Adding a second layer of Convolution and Pooling
model.add(Convolution2D(32, 3, 3, activation = ‘relu’))
model.add(MaxPooling2D(pool_size = (2, 2)))
Flattening Layer
model.add(Flatten())
Full-Connection Layer
Adding the Hidden layer
model.add(Dense(units = 128, activation = ‘relu’))
Adding the Output Layer
model.add(Dense(units = 1, activation = ‘sigmoid’))
Arguments:
- units: Number of nodes in the layer.
- activation : the activation function in each node.
Compiling the CNN
model.compile(optimiser = ‘adam’,
loss = ‘binary_crossentropy’,
metrics = [‘accuracy’])
Arguments:
- Optimiser: the Optimiser used to reduce the cost calculated by cross-entropy
- Loss: the loss function used to calculate the error
- Metrics: the metrics used to represent the efficiency of the model
Generating Image Data
from keras.preprocessing.image import ImageDataGenerator
train_datagen = ImageDataGenerator(rescale = 1./255,
shear_range = 0.1,
zoom_range = 0.2,
horizontal_flip = True)
test_datagen = ImageDataGenerator(rescale = 1./255)
Arguments:
- rescale: Rescaling factor. Defaults to None. If None or 0, no rescaling is applied, otherwise we multiply the data by the value provided
- shear_range: Shear Intensity. Shear angle in a counter-clockwise direction in degrees.
- zoom_range: Range for random zooming of the image.
Fitting images to the CNN
This function lets the classifier directly identify the labels from the name of the directories the image lies in.

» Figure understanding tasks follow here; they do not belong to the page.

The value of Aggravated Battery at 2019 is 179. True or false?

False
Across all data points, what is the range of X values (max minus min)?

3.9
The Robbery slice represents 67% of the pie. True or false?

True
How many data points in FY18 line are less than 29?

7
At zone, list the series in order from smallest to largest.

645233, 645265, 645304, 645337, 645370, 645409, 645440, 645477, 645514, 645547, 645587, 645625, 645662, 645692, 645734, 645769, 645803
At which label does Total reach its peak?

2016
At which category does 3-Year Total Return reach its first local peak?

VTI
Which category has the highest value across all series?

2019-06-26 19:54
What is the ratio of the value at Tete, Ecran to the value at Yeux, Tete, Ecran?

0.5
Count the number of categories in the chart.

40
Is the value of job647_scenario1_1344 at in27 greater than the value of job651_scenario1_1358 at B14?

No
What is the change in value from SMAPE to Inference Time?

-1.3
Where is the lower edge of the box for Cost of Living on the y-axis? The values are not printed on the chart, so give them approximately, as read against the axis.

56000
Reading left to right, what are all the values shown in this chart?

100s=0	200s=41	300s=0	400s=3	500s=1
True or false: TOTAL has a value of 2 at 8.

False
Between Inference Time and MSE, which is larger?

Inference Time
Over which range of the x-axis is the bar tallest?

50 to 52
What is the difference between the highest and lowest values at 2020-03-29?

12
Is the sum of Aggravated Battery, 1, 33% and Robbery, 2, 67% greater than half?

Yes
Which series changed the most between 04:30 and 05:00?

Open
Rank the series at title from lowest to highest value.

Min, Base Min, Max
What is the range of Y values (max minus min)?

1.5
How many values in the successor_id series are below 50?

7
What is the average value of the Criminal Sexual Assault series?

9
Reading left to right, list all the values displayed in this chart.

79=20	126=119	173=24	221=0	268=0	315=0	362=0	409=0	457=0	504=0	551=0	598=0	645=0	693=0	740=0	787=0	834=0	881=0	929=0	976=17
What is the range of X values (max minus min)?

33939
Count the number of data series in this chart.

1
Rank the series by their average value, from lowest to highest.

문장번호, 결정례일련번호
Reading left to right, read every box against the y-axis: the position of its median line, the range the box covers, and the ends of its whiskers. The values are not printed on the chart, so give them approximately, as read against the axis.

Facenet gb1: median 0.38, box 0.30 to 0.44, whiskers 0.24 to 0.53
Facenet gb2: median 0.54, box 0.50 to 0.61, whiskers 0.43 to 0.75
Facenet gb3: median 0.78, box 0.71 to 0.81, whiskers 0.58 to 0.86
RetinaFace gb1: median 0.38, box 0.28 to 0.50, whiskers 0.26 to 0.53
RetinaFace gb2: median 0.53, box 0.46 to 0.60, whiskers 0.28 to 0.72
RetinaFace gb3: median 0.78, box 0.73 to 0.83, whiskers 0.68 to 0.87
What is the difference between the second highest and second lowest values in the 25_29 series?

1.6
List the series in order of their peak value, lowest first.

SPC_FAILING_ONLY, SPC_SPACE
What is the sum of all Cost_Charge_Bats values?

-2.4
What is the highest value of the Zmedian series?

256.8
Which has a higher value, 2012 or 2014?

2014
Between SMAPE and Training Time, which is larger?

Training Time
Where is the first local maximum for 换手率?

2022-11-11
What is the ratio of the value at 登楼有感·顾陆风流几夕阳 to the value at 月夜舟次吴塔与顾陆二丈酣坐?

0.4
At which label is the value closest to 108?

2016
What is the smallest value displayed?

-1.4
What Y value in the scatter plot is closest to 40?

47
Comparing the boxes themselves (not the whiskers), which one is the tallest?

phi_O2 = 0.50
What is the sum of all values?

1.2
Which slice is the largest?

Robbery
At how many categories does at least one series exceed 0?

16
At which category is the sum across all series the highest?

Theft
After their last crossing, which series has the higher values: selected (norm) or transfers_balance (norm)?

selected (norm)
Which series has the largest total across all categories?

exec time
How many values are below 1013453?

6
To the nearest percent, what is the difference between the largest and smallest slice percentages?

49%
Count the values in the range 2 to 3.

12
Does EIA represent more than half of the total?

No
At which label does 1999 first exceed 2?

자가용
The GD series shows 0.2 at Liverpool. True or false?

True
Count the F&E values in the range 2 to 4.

training_set = train_datagen.flow_from_directory(‘dataset/training_set’,
target_size = (64, 64),
batch_size = 32,
class_mode = ‘binary’)
test_set = test_datagen.flow_from_directory(‘dataset/test_set’,
target_size = (64, 64),
batch_size = 32,
class_mode = ‘binary’)
Arguments:
- directory: Location of the training_set or test_set
- target_size : The dimensions to which all images found will be resized.Same as input size.
- Batch_size : Size of the batches of data (default: 32).
- Class_mode : Determines the type of label arrays that are returned.One of “categorical”, “binary”, “sparse”, “input”, or None.
Training and Evaluating the model
model.fit_generator(training_set,
samples_per_epoch = 2000,
nb_epoch = 15,
validation_data = test_set,
nb_val_samples = 200)
Arguments:
- generator : A generator sequence used to train the neural network(Training_set).
- Samples_per_epoch : Total number of steps (batches of samples) to yield from generator before declaring one epoch finished and starting the next epoch. It should typically be equal to the number of samples of your dataset divided by the batch size.
- Nb_epoch : Total number of epochs. One complete cycle of predictions of a neural network is called an epoch.
- Validation_data : A generator sequence used to test and evaluate the predictions of the neural network(Test_set).
- Nb_val_samples :Total number of steps (batches of samples) to yield from validation_data generator before stopping at the end of every epoch.
The above function trains the neural network using the training set and evaluates its performance on the test set. The functions returns two metrics for each epoch ‘acc’ and ‘val_acc’ which are the accuracy of predictions obtained in the training set and accuracy attained in the test set respectively.